Pourquoi les Enfoirés rapportent-ils de l’argent sans appel aux dons ?+
Le modèle économique des Enfoirés ne repose pas sur la collecte pendant l'émission mais sur la vente des spectacles, des albums et des DVD au profit des Restos du Cœur : chaque vente du double album ou du double DVD finance dix-sept repas. L'émission joue donc un rôle de vitrine et de déclencheur commercial. Elle réalise régulièrement l'une des meilleures audiences françaises de l'année : 8,4 millions de téléspectateurs et 45 % de part d'audience pour l'édition 2025, avec un pic à 9 millions.
D’autres pays pratiquent-ils le téléthon comme la France ?+
De moins en moins sous cette forme. Le format a été inventé aux États-Unis en 1966 avec le Labor Day Telethon de la Muscular Dystrophy Association, animé par Jerry Lewis, et c'est l'édition américaine de 1986 qui a inspiré la création du Téléthon français ; les États-Unis y ont pourtant mis fin en 2014. Le Royaume-Uni pratique une soirée d'appel adossée à une campagne annuelle, avec 52,7 millions de livres pour Children in Need sur l'exercice 2024-2025. L'Italie étale sa collecte sur l'année, pour plus de 69 millions d'euros en 2024.

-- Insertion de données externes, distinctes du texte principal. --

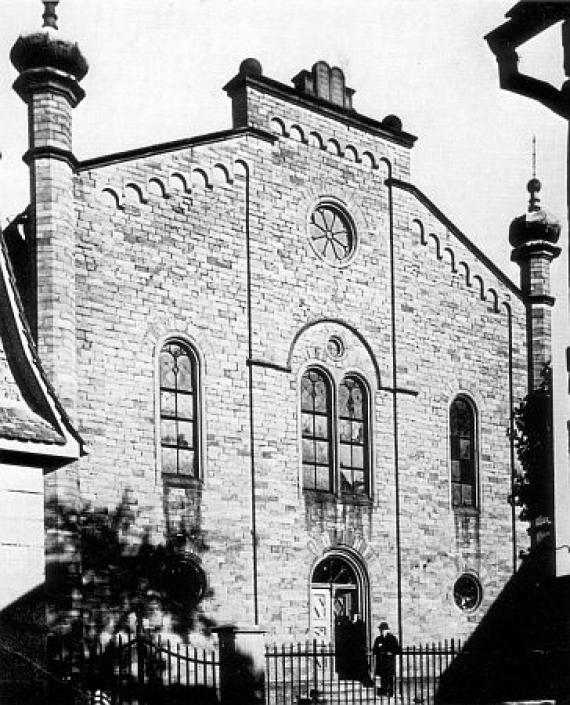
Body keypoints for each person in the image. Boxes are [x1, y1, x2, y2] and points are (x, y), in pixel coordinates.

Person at [372, 621, 400, 697]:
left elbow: (397, 649)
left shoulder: (392, 638)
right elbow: (374, 650)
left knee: (390, 676)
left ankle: (390, 691)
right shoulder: (378, 639)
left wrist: (390, 652)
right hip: (381, 661)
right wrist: (379, 651)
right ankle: (384, 690)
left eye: (383, 630)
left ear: (387, 630)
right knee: (383, 677)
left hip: (389, 661)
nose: (382, 631)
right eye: (381, 630)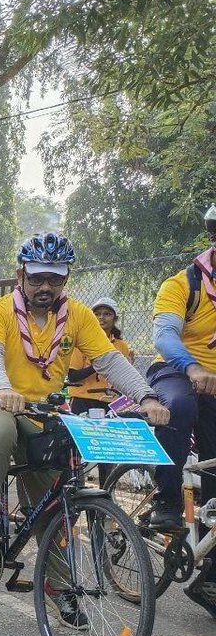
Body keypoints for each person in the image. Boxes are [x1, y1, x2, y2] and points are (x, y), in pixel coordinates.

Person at [0, 235, 168, 626]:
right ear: (20, 274)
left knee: (54, 503)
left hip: (43, 410)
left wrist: (146, 396)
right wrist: (4, 389)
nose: (45, 287)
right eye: (38, 277)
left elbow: (108, 360)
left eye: (54, 279)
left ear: (66, 278)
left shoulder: (77, 315)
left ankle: (59, 590)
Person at [147, 218, 216, 614]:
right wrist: (192, 367)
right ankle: (167, 500)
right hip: (176, 371)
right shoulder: (183, 284)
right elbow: (164, 335)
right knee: (182, 405)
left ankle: (209, 577)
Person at [67, 297, 133, 415]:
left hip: (112, 401)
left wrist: (128, 366)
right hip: (83, 399)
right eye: (97, 314)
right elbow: (72, 377)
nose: (101, 317)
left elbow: (123, 379)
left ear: (115, 319)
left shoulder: (121, 345)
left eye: (107, 314)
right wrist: (99, 365)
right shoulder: (80, 343)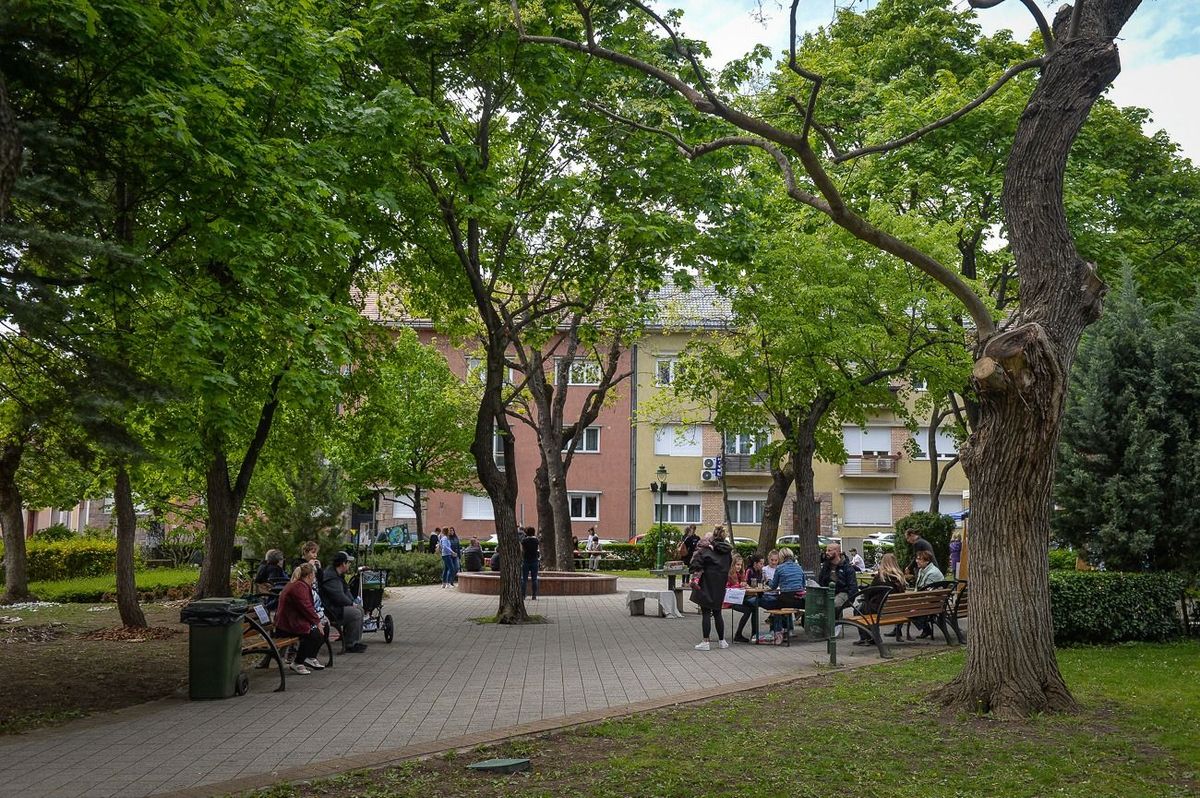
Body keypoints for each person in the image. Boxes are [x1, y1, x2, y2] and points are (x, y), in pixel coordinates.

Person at [274, 564, 327, 674]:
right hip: (288, 625)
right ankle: (298, 662)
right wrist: (317, 621)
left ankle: (310, 657)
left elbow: (307, 607)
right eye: (314, 575)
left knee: (324, 628)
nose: (314, 577)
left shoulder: (301, 585)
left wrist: (318, 621)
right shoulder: (299, 587)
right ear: (309, 575)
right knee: (315, 633)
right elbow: (306, 607)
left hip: (294, 622)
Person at [689, 527, 734, 650]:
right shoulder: (727, 552)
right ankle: (722, 641)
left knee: (706, 613)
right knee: (718, 612)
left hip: (707, 585)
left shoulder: (706, 551)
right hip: (720, 585)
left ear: (713, 537)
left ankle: (705, 641)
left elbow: (694, 564)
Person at [852, 553, 906, 645]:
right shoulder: (900, 578)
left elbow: (870, 592)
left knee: (859, 609)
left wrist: (864, 592)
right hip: (894, 610)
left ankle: (867, 638)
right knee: (865, 608)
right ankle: (872, 637)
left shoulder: (881, 577)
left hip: (880, 609)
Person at [319, 551, 367, 653]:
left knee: (359, 609)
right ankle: (351, 644)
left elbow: (345, 591)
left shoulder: (337, 574)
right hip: (331, 610)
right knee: (356, 613)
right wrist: (351, 604)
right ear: (343, 564)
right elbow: (338, 596)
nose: (349, 565)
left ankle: (354, 640)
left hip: (336, 607)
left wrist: (353, 602)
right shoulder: (331, 577)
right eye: (348, 563)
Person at [759, 548, 806, 645]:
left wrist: (768, 581)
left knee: (776, 606)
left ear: (781, 557)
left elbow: (773, 586)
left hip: (786, 599)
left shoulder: (780, 568)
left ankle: (778, 632)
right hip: (799, 600)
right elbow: (803, 584)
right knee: (780, 605)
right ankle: (788, 630)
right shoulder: (799, 567)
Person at [817, 542, 859, 617]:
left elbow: (853, 587)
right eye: (826, 550)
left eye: (829, 550)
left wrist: (849, 599)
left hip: (843, 593)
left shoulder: (847, 567)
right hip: (828, 593)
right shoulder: (826, 567)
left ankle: (835, 626)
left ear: (837, 552)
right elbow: (821, 582)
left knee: (833, 605)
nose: (827, 553)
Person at [913, 550, 946, 639]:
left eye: (919, 559)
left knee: (909, 609)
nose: (917, 561)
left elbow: (928, 592)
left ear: (927, 561)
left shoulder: (932, 573)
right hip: (928, 600)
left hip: (934, 603)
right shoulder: (922, 570)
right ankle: (926, 629)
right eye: (917, 558)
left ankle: (926, 629)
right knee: (908, 607)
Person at [731, 553, 762, 643]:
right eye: (737, 565)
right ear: (733, 564)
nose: (739, 567)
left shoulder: (741, 574)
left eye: (740, 565)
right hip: (732, 599)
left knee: (754, 607)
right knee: (748, 610)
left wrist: (745, 585)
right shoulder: (730, 574)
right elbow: (728, 588)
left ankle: (754, 633)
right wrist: (739, 586)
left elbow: (744, 583)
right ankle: (738, 634)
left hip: (740, 598)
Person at [521, 526, 540, 600]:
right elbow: (538, 550)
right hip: (534, 560)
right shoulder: (536, 541)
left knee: (524, 579)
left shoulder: (524, 541)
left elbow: (522, 550)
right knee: (534, 579)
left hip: (526, 560)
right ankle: (534, 595)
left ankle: (523, 595)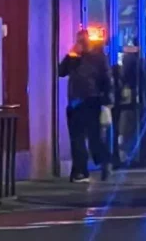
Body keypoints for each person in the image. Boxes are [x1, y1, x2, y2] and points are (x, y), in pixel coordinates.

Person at [58, 29, 113, 183]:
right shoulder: (75, 57)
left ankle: (92, 166)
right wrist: (71, 55)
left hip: (90, 101)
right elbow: (61, 71)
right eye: (79, 41)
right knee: (81, 138)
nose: (81, 44)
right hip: (78, 102)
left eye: (83, 40)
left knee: (88, 137)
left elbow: (106, 79)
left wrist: (106, 101)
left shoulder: (98, 57)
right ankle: (84, 169)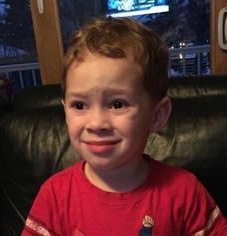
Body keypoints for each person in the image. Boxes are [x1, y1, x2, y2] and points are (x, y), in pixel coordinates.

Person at [22, 17, 227, 235]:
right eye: (79, 105)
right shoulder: (54, 195)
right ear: (65, 111)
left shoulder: (185, 192)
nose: (96, 123)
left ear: (157, 115)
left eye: (117, 104)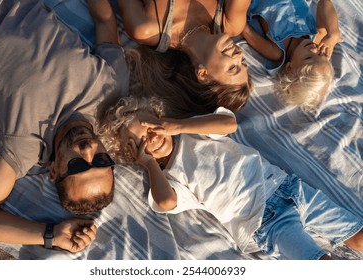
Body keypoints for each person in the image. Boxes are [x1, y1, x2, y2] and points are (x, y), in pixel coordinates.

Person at [99, 95, 363, 260]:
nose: (152, 137)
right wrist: (149, 164)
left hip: (288, 187)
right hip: (263, 220)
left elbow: (229, 124)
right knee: (320, 263)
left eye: (151, 127)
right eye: (140, 142)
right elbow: (166, 203)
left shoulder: (193, 131)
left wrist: (178, 124)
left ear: (160, 118)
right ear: (133, 154)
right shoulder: (171, 178)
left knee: (358, 237)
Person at [0, 0, 126, 253]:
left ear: (54, 171)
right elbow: (106, 22)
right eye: (100, 161)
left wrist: (50, 235)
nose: (88, 150)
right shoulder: (111, 93)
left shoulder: (24, 146)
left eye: (78, 165)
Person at [113, 0, 253, 112]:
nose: (239, 54)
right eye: (243, 61)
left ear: (203, 74)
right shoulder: (230, 22)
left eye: (233, 67)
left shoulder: (145, 29)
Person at [240, 0, 343, 111]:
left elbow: (245, 31)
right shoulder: (316, 38)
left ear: (289, 68)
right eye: (321, 55)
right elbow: (324, 3)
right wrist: (333, 33)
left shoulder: (276, 51)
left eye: (308, 58)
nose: (314, 49)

Comment est né le Téléthon français ?+
En août 1986, Pierre Birambeau, cadre et père d'un enfant atteint de myopathie, part enquêter aux États-Unis sur le Téléthon américain, qui venait de lever l'équivalent d'une trentaine de millions d'euros. Il convainc le conseil d'administration de l'Association française contre les myopathies, alors présidé par Bernard Barataud, qui le charge d'organiser l'émission. Antenne 2 accepte de la diffuser et les bénévoles du Lions Club de France répondent au téléphone. La première édition a lieu les 4 et 5 décembre 1987 ; le compteur à huit chiffres, trop court, doit être complété d'un neuvième peint à la main.